━━━━━ Records for processing ━━━━━
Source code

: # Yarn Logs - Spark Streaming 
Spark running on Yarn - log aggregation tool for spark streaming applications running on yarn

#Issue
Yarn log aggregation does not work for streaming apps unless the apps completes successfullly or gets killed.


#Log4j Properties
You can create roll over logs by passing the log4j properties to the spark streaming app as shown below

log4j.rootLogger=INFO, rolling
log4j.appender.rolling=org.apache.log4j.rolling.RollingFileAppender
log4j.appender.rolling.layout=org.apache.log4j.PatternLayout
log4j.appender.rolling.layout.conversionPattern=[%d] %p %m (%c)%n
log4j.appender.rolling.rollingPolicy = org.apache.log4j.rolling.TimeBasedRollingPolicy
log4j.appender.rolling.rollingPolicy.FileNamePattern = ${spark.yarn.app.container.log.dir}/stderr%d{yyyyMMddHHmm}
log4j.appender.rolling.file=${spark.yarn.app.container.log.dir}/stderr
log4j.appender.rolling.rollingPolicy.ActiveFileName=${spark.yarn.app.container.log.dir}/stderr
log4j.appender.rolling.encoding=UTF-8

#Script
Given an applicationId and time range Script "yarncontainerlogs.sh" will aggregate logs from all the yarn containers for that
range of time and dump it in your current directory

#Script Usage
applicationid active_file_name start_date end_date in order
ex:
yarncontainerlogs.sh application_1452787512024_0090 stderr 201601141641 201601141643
━━━━━
◆ Task goal
The result is a copy of every line above where the word "Script" shows up.

◆ Solution
#Script
Given an applicationId and time range Script "yarncontainerlogs.sh" will aggregate logs from all the yarn containers for that
#Script Usage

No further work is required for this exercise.